TOKYO • Nomura Holdings Inc’s underperforming European business, which saw wider losses in the fiscal second quarter (2Q), may be about to face another reckoning.
CFO Takumi Kitamura told reporters in Tokyo yesterday that he intends to bring the European unit to “an appropriate size”, after those operations lost ¥11.6 billion (RM425.34 million) in the three months ended September.
Japan’s biggest brokerage posted a rare net loss, as revenue at the retail and wholesale businesses declined from a year earlier.
Dealing with Europe, where Nomura has struggled since buying Lehman Brothers Holdings Inc assets 10 years ago, is taking on added urgency as its mainstay domestic retail business flags.
The firm’s stronghold on its home market over the past decade had allowed CEO Koji Nagai, 59, to keep pursuing an overseas expansion despite the failure to produce sustained profits.
Nomura also lost money in the US in the quarter, though that was mainly due to a ¥19.8 billion expense booked as part of a payment to settle a mortgage bond probe stemming from activities before the 2008 financial crisis. Overall pretax losses from abroad totalled ¥32.2 billion, making it tough for Nagai to bring overseas operations back to profit for the full fiscal year.
Kitamura said the firm will continue to redistribute resources away from Europe to the Americas, where profitability is better. “We intend to bring our European businesses slightly to an appropriate size and achieve a balance in terms of manpower, resources and capital.”
Nomura cut hundreds of jobs in Europe in 2016, when it shut much of its stock-trading business. Earlier this year, it let go about 50 workers in London, including some senior traders and business heads.
“They’ve never really achieved their goal of meaningful expansions overseas,” said David Marshall, an analyst with CreditSights Inc in Singapore. “It’s inevitable to pull back from areas where they are not competitive nor have meaningful market share, and focus their resources on the areas that matter to them now.”
Shares of Nomura closed 3.5% higher before the results. The stock has slid 18% this year, more than the benchmark Topix Index’s 9.4% drop.
Nomura’s overall net loss totalled ¥11.2 billion, marking the 2Q of red ink in the past seven years.

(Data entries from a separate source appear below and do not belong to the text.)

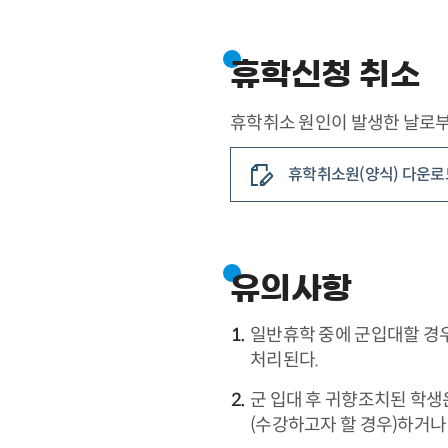
휴학신청 취소
휴학취소 원인이 발생한 날로부
휴학취소원(양식) 다운로
유의사항
일반휴학 중에 군입대할 경
처리된다.
군 입대 후 귀향조치된 학
(수강하고자 할 경우)하거나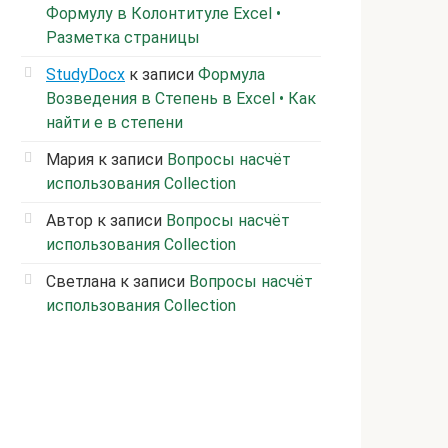
Формулу в Колонтитуле Excel •
Разметка страницы
StudyDocx
к записи
Формула
Возведения в Степень в Excel • Как
найти е в степени
Мария
к записи
Вопросы насчёт
использования Collection
Автор
к записи
Вопросы насчёт
использования Collection
Светлана
к записи
Вопросы насчёт
использования Collection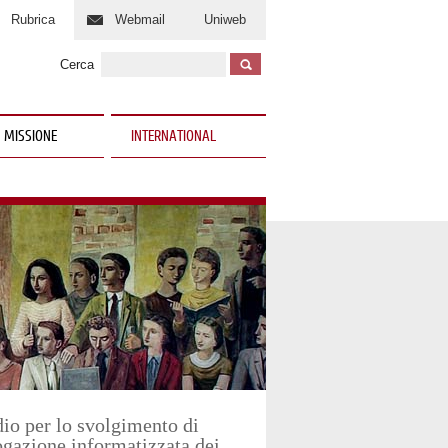
Rubrica
Webmail
Uniweb
Cerca
 MISSIONE
INTERNATIONAL
udio per lo svolgimento di
alogazione informatizzata dei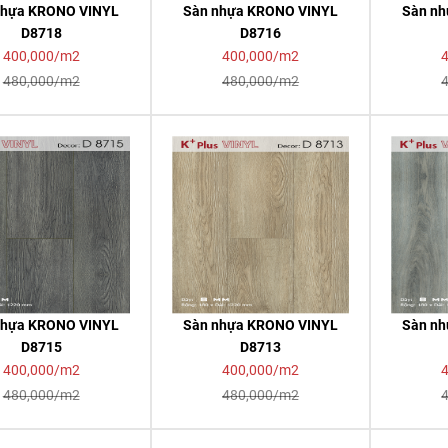
nhựa KRONO VINYL
Sàn nhựa KRONO VINYL
Sàn n
D8718
D8716
400,000/m2
400,000/m2
480,000/m2
480,000/m2
nhựa KRONO VINYL
Sàn nhựa KRONO VINYL
Sàn n
D8715
D8713
400,000/m2
400,000/m2
480,000/m2
480,000/m2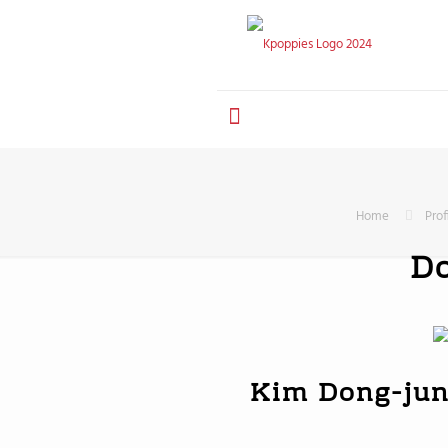
Home
Prof
D
Kim Dong-jun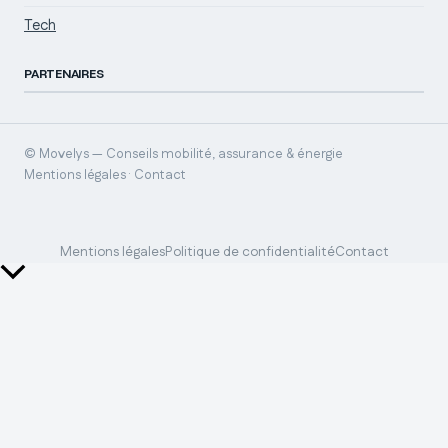
Tech
PARTENAIRES
© Movelys — Conseils mobilité, assurance & énergie
Mentions légales · Contact
Mentions légales
Politique de confidentialité
Contact
Retour
en
haut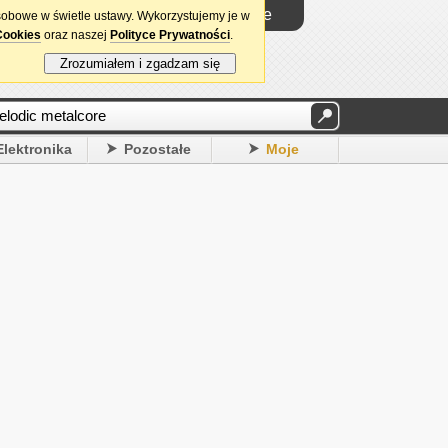
Logowanie
sobowe w świetle ustawy. Wykorzystujemy je w
Cookies
oraz naszej
Polityce Prywatności
.
Zrozumiałem i zgadzam się
Elektronika
Pozostałe
Moje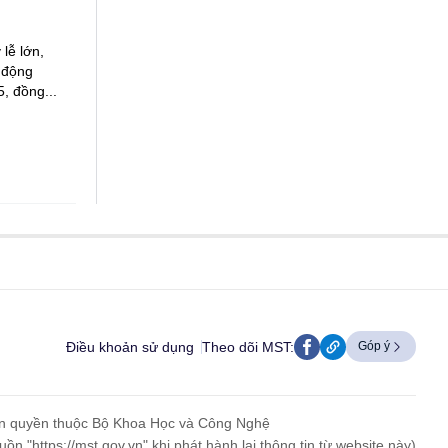
lễ lớn,
 động
, đồng...
Điều khoản sử dụng
Theo dõi MST:
Góp ý
n quyền thuộc Bộ Khoa Học và Công Nghệ
uồn "https://mst.gov.vn" khi phát hành lại thông tin từ website này)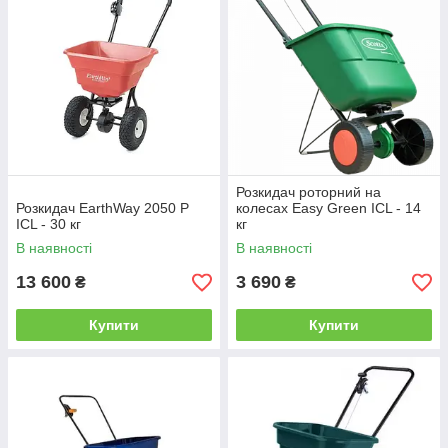
Розкидач роторний на
Розкидач EarthWay 2050 P
колесах Easy Green ICL - 14
ICL - 30 кг
кг
В наявності
В наявності
13 600
3 690
₴
₴
Купити
Купити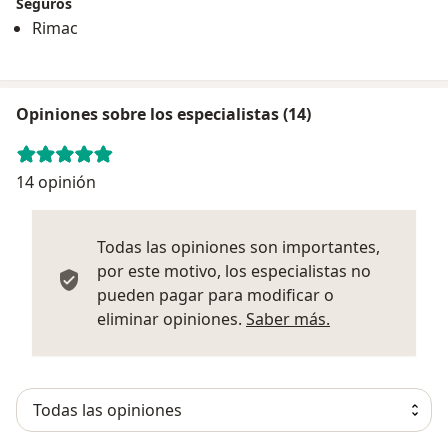
Seguros
Rimac
Opiniones sobre los especialistas (14)
14 opinión
Todas las opiniones son importantes,
por este motivo, los especialistas no
pueden pagar para modificar o
Más informació
eliminar opiniones.
Saber más.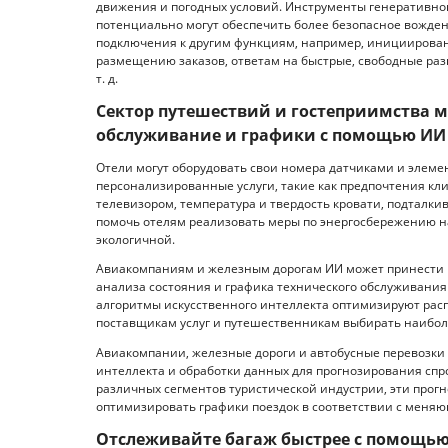
движения и погодных условий. Инструменты генеративног
потенциально могут обеспечить более безопасное вожде
подключения к другим функциям, например, инициирова
размещению заказов, ответам на быстрые, свободные раз
т. д.
Сектор путешествий и гостеприимства 
обслуживание и графики с помощью ИИ
Отели могут оборудовать свои номера датчиками и элемен
персонализированные услуги, такие как предпочтения кл
телевизором, температура и твердость кровати, подталки
помочь отелям реализовать меры по энергосбережению на 
экологичной.
Авиакомпаниям и железным дорогам ИИ может принести п
анализа состояния и графика технического обслуживания 
алгоритмы искусственного интеллекта оптимизируют расп
поставщикам услуг и путешественникам выбирать наибол
Авиакомпании, железные дороги и автобусные перевозки 
интеллекта и обработки данных для прогнозирования спро
различных сегментов туристической индустрии, эти прог
оптимизировать графики поездок в соответствии с мен
Отслеживайте багаж быстрее с помощью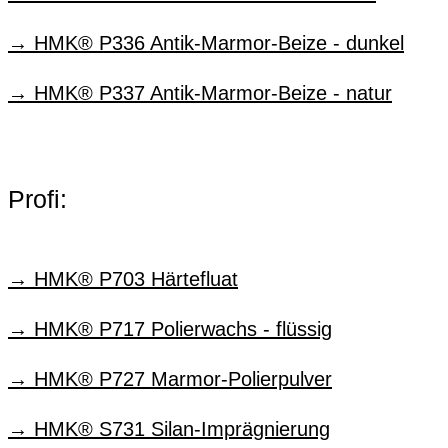
HMK® P336 Antik-Marmor-Beize - dunkel
HMK® P337 Antik-Marmor-Beize - natur
Profi:
HMK® P703 Härtefluat
HMK® P717 Polierwachs - flüssig
HMK® P727 Marmor-Polierpulver
HMK® S731 Silan-Imprägnierung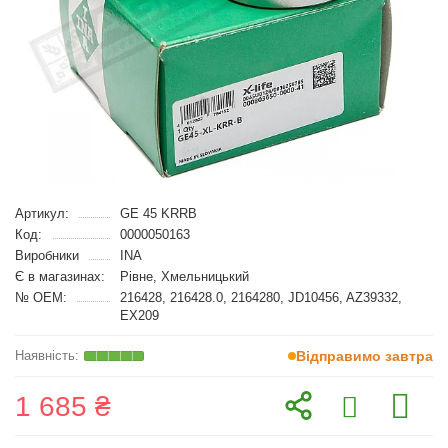
Артикул:
GE 45 KRRB
Код:
0000050163
Виробники
INA
Є в магазинах:
Рівне, Хмельницький
№ OEM:
216428, 216428.0, 2164280, JD10456, AZ39332,
EX209
Відправимо завтра
1 685 ₴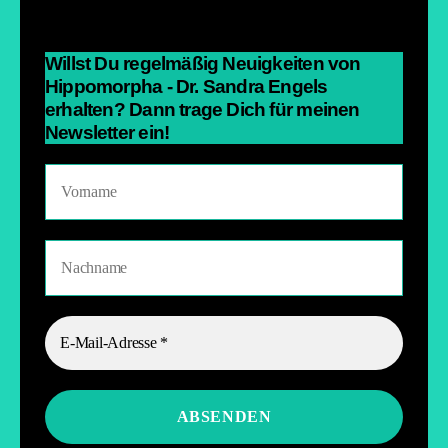
Willst Du regelmäßig Neuigkeiten von
Hippomorpha - Dr. Sandra Engels
erhalten? Dann trage Dich für meinen
Newsletter ein!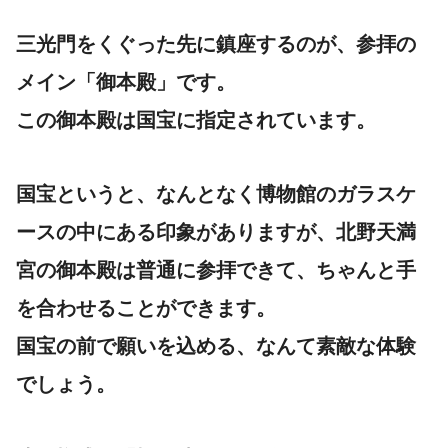
三光門をくぐった先に鎮座するのが、参拝の
メイン「御本殿」です。
この御本殿は
国宝
に指定されています。
国宝というと、なんとなく博物館のガラスケ
ースの中にある印象がありますが、北野天満
宮の御本殿は普通に参拝できて、ちゃんと手
を合わせることができます。
国宝の前で願いを込める、なんて素敵な体験
でしょう。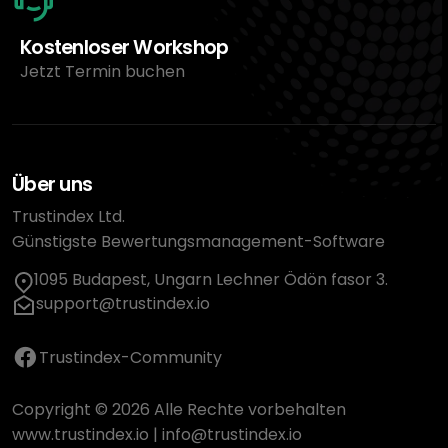
Kostenloser Workshop
Jetzt Termin buchen
Über uns
Trustindex Ltd.
Günstigste Bewertungsmanagement-Software
1095 Budapest, Ungarn Lechner Ödön fasor 3.
support@trustindex.io
Trustindex-Community
Copyright © 2026 Alle Rechte vorbehalten
www.trustindex.io
|
info@trustindex.io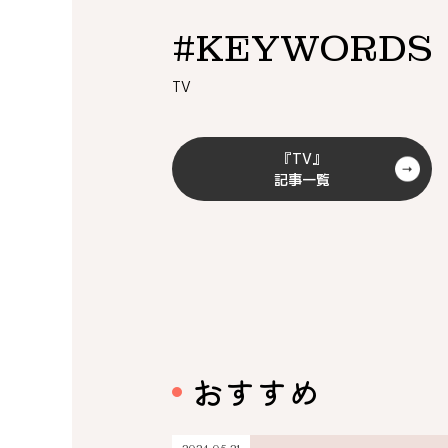
#KEYWORDS
TV
『TV』
記事一覧
おすすめ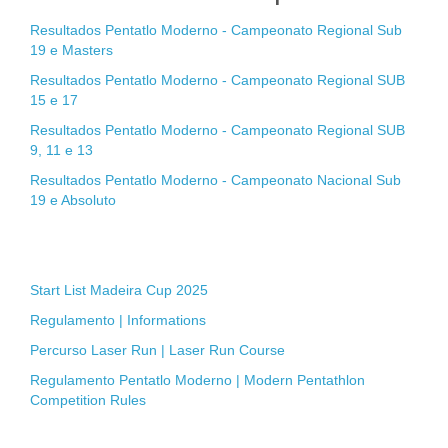
Resultados Pentatlo Moderno - Campeonato Regional Sub
19 e Masters
Resultados Pentatlo Moderno - Campeonato Regional SUB
15 e 17
Resultados Pentatlo Moderno - Campeonato Regional SUB
9, 11 e 13
Resultados Pentatlo Moderno - Campeonato Nacional Sub
19 e Absoluto
Start List Madeira Cup 2025
Regulamento | Informations
Percurso Laser Run | Laser Run Course
Regulamento Pentatlo Moderno | Modern Pentathlon
Competition Rules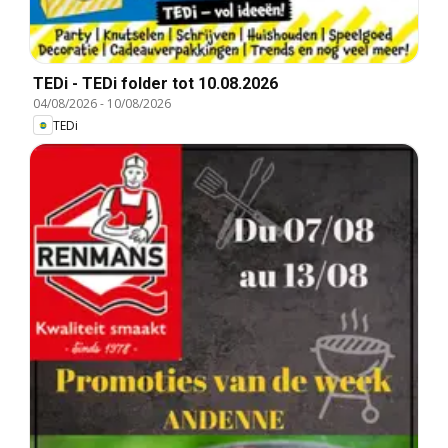
TEDi - TEDi folder tot 10.08.2026
04/08/2026
-
10/08/2026
TEDi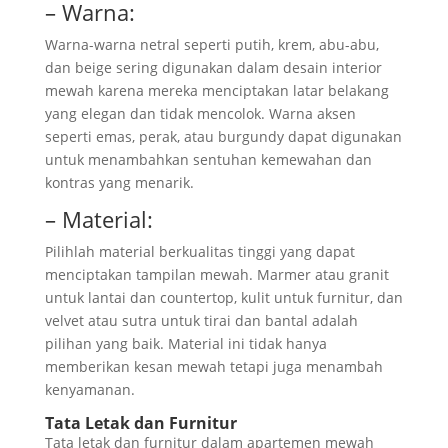
– Warna:
Warna-warna netral seperti putih, krem, abu-abu,
dan beige sering digunakan dalam desain interior
mewah karena mereka menciptakan latar belakang
yang elegan dan tidak mencolok. Warna aksen
seperti emas, perak, atau burgundy dapat digunakan
untuk menambahkan sentuhan kemewahan dan
kontras yang menarik.
– Material:
Pilihlah material berkualitas tinggi yang dapat
menciptakan tampilan mewah. Marmer atau granit
untuk lantai dan countertop, kulit untuk furnitur, dan
velvet atau sutra untuk tirai dan bantal adalah
pilihan yang baik. Material ini tidak hanya
memberikan kesan mewah tetapi juga menambah
kenyamanan.
Tata Letak dan Furnitur
Tata letak dan furnitur dalam apartemen mewah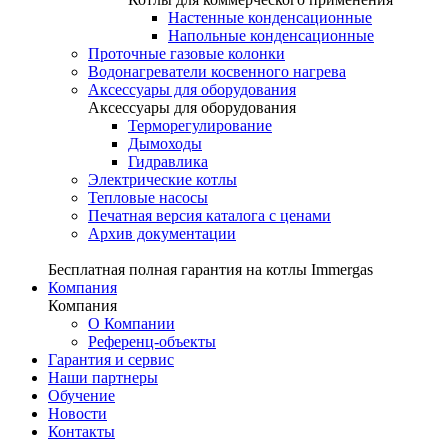
Настенные конденсационные
Напольные конденсационные
Проточные газовые колонки
Водонагреватели косвенного нагрева
Аксессуары для оборудования
Аксессуары для оборудования
Терморегулирование
Дымоходы
Гидравлика
Электрические котлы
Тепловые насосы
Печатная версия каталога с ценами
Архив документации
Бесплатная полная гарантия на котлы Immergas
Компания
Компания
О Компании
Референц-объекты
Гарантия и сервис
Наши партнеры
Обучение
Новости
Контакты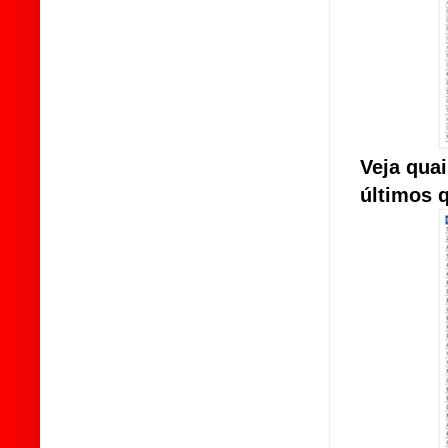
Veja qua
últimos 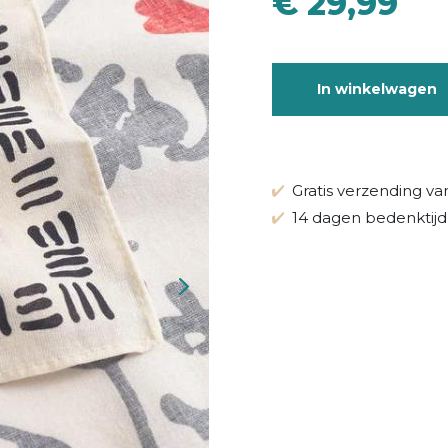
€ 29,99
In winkelwagen
Gratis verzending va
14 dagen bedenktijd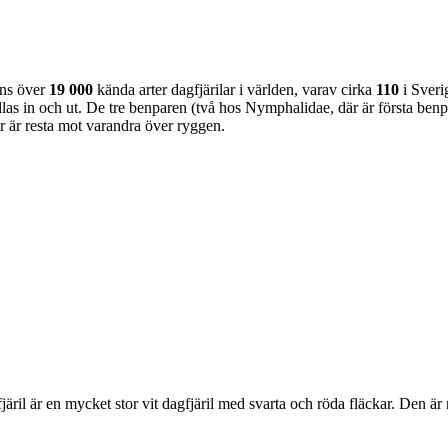
nns över
19 000
kända arter dagfjärilar i världen, varav cirka
110
i Sveri
as in och ut. De tre benparen (två hos Nymphalidae, där är första benpa
ar är resta mot varandra över ryggen.
lofjäril är en mycket stor vit dagfjäril med svarta och röda fläckar. Den 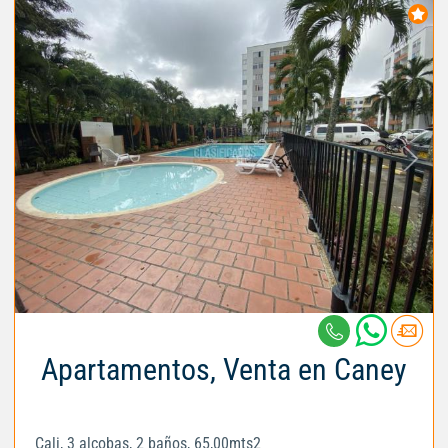
Apartamentos, Venta en Caney
Cali, 3 alcobas, 2 baños, 65,00mts2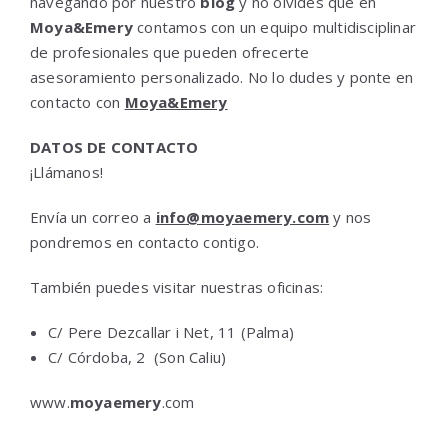
navegando por nuestro
blog
y no olvides que en
Moya&Emery
contamos con un equipo multidisciplinar
de profesionales que pueden ofrecerte
asesoramiento personalizado. No lo dudes y ponte en
contacto con
Moya&Emery
DATOS DE CONTACTO
¡Llámanos!
Envía un correo a
info@moyaemery.com
y nos
pondremos en contacto contigo.
También puedes visitar nuestras oficinas:
C/ Pere Dezcallar i Net, 11 (Palma)
C/ Córdoba, 2 (Son Caliu)
www.
moyaemery
.com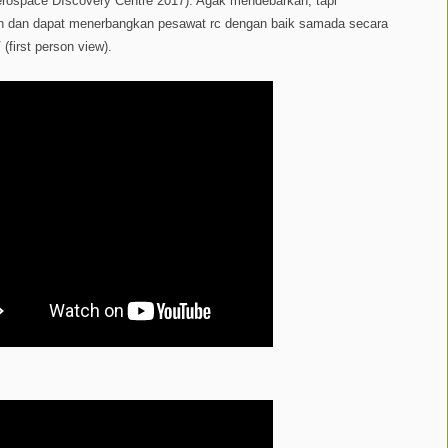
erospace DIscovery Centre 2017). Agak mendebarkan, tapi
latih dan dapat menerbangkan pesawat rc dengan baik samada secara
(first person view).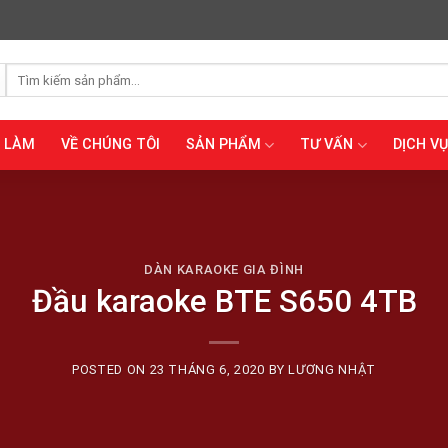
Tìm
kiếm:
Ã LÀM
VỀ CHÚNG TÔI
SẢN PHẨM
TƯ VẤN
DỊCH VỤ
DÀN KARAOKE GIA ĐÌNH
Đầu karaoke BTE S650 4TB
POSTED ON
23 THÁNG 6, 2020
BY
LƯƠNG NHẬT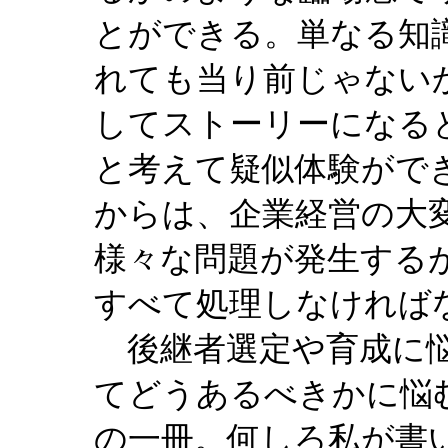
とができる。単なる知
れても当り前じゃない
してストーリーになる
と考えて疑似体験がで
からは、企業経営の大
様々な問題が発生する
すべて処理しなければ
後継者選定や育成に悩
てどうあるべきかに悩
の一冊。何しろ私が書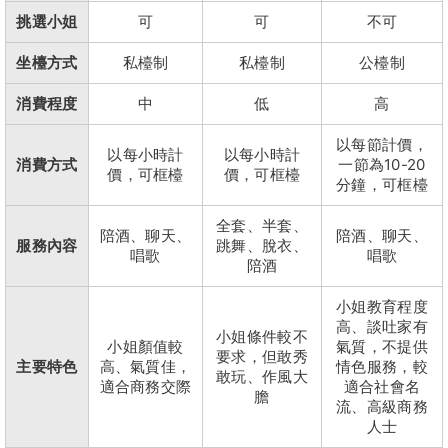
挑選小姐
可
可
不可
坐檯方式
私檯制
私檯制
公檯制
消費程度
中
低
高
以每節計價，
以每小時計
以每小時計
消費方式
一節為10-20
價，可框檯
價，可框檯
分鐘，可框檯
全套、半套、
陪酒、聊天、
陪酒、聊天、
服務內容
跳舞、脫衣、
唱歌
唱歌
陪酒
小姐教育程度
高、談吐家有
小姐條件較不
小姐顏值較
氣質，不提供
要求，但敢秀
主要特色
高、氣質佳，
情色服務，較
敢玩、作風大
適合商務交際
適合社會名
膽
流、高級商務
人士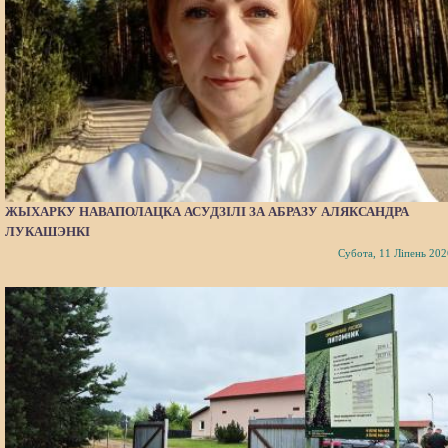
ЖЫХАРКУ НАВАПОЛАЦКА АСУДЗІЛІ ЗА АБРАЗУ АЛЯКСАНДРА
ЛУКАШЭНКІ
Субота, 11 Ліпень 202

Retail investor sentiment weakened from the previous quarter, Nomura said, even as Japanese stocks rebounded in the period. Prospects for the business may worsen as this month’s global equity sell-off risks damping confidence further.
On the wholesale front, one bright sign was a pickup in Japanese fixed-income trading after the central bank’s policy tweaks revived activity.
Revenue fell 3% from a year earlier to ¥448.4 billion, trading profit dropped 14%, brokerage commissions slid 12% and investment banking fees declined 30%.